* [WHAT THE TASK ASKS]: Your reply should be an exact copy of the lines from the one that holds "a příčnými zlomy, které" to the end of the data below.

[Records excerpted from a collection]

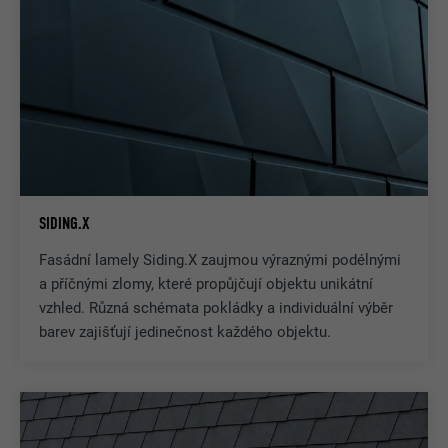
SIDING.X
Fasádní lamely Siding.X zaujmou výraznými podélnými
a příčnými zlomy, které propůjčují objektu unikátní
vzhled. Různá schémata pokládky a individuální výběr
barev zajišťují jedinečnost každého objektu.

* [SOLUTION FOR THIS EXERCISE]:
a příčnými zlomy, které propůjčují objektu unikátní
vzhled. Různá schémata pokládky a individuální výběr
barev zajišťují jedinečnost každého objektu.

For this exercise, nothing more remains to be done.